Bile is a thick fluid secreted by the liver and stored in the gallbladder. It is then released into the upper intestine to help digest food and break down fats. Bile travels from the liver to the gallbladder and the intestine through canals called ducts. Diseases such as stones and cancer can clog the ducts. Doctors can use several tests to diagnose clogged or obstructed biliary tract ducts. Many are “invasive” tests: They require putting a tube down the patient's mouth, injecting dye through a vein, or inserting a needle into the liver. A relatively new noninvasive test is magnetic resonance cholangiopancreatography (MRCP). This test takes detailed pictures of bile and the biliary tract. Many studies have examined the accuracy of MRCP for diagnosing biliary disease compared with other tests.
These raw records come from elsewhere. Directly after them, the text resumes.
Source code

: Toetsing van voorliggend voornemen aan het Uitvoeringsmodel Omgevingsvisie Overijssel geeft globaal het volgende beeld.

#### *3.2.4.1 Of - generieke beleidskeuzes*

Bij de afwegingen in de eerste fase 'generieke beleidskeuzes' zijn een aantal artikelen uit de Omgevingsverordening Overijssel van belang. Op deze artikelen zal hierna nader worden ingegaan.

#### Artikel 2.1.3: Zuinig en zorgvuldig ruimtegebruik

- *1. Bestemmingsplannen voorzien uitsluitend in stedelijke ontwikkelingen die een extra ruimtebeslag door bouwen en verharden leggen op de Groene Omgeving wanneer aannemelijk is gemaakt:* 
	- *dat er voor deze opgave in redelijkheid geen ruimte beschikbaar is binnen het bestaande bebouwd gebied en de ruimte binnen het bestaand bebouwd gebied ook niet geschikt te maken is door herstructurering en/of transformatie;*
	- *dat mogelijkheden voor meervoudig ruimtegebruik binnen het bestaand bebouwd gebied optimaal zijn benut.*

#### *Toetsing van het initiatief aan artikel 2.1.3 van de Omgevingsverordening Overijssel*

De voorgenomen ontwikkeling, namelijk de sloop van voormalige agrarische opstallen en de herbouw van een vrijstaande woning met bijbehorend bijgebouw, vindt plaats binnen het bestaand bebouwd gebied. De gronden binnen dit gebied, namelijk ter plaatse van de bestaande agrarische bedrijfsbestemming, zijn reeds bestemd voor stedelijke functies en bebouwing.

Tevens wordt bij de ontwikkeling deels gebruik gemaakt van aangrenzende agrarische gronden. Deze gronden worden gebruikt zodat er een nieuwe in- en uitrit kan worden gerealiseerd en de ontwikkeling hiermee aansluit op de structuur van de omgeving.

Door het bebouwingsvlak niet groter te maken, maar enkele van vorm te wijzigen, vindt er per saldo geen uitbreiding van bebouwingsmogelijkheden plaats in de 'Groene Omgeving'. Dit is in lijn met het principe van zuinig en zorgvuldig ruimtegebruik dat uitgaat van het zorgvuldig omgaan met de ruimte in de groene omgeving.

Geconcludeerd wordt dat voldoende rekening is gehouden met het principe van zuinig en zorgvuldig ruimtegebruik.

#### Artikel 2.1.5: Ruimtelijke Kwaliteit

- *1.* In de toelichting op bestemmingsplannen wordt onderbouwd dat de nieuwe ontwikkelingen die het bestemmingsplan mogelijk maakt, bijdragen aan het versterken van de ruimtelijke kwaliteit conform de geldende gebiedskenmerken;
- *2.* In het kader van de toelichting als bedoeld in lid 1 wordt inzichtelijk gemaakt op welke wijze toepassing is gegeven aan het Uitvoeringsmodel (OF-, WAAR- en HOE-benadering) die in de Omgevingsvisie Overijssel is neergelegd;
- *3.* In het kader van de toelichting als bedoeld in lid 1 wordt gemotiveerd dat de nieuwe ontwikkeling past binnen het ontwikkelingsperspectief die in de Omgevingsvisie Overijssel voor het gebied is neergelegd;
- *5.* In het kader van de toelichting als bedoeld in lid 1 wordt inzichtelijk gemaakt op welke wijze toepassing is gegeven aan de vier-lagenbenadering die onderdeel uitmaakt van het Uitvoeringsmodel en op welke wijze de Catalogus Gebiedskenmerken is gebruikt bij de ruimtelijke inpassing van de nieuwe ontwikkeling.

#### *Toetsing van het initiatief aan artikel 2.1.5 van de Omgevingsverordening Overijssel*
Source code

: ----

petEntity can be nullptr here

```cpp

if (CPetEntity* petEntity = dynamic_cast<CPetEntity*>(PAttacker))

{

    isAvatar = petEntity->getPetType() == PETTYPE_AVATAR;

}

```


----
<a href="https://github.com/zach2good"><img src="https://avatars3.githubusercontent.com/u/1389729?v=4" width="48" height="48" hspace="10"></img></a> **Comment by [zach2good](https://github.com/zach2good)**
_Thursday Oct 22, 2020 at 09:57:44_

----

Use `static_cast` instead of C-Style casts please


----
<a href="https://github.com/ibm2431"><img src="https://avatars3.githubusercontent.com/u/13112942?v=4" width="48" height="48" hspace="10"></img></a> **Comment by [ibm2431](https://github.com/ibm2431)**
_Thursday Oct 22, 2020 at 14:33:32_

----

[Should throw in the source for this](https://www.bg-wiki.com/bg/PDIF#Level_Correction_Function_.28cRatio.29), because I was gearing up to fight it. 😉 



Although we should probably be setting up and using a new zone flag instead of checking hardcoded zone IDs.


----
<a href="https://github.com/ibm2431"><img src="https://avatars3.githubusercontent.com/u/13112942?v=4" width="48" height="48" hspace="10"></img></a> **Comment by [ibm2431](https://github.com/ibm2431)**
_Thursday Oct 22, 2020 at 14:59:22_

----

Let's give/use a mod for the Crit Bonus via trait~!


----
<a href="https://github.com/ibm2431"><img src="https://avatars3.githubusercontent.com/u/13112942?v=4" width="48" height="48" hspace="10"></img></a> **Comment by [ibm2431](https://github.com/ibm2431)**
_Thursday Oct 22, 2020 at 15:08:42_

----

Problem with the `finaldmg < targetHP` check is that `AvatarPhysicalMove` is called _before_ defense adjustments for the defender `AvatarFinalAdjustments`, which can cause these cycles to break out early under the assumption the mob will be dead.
Do these studies show that MRCP is an accurate test in certain situations and not in others?

Why did the researchers do this particular study?

To summarize results of several studies that looked at how well MRCP detects different types of biliary disease.

Who was studied?

4711 patients who had been in 67 studies comparing MRCP with other tests to detect biliary tract obstruction.

How was the study done?

Rather than do a new study, the authors searched medical literature published from January 1987 through March 2003. They selected published studies if the study compared MRCP with another standard test for detecting biliary disease. Most of the comparison standard tests were invasive procedures. By using a type of analysis called meta-analysis, the authors grouped and combined the results from all of the studies to see whether MRCP was as good as the other tests in detecting certain types of biliary disease.

What did the researchers find?

MRCP was accurate for detecting biliary tract obstruction and compared well with most other tests. It appeared slightly less sensitive for diagnosing stones (92%) and for distinguishing benign from malignant obstruction (87%) than for identifying the presence (99%) and actual site or level (96%) of obstruction.

What were the limitations to the study?

Some reviewed studies had weak designs. Some of the accuracy estimates for detecting different types of biliary disease were imprecise.

What are the implications of the study?

MRCP is an accurate, noninvasive test for diagnosing biliary tract obstruction. It usually correctly identifies the presence and level of obstruction. However, it detects some causes of obstruction better than others. It appears slightly less sensitive in detecting stones and in distinguishing benign from malignant causes of obstruction.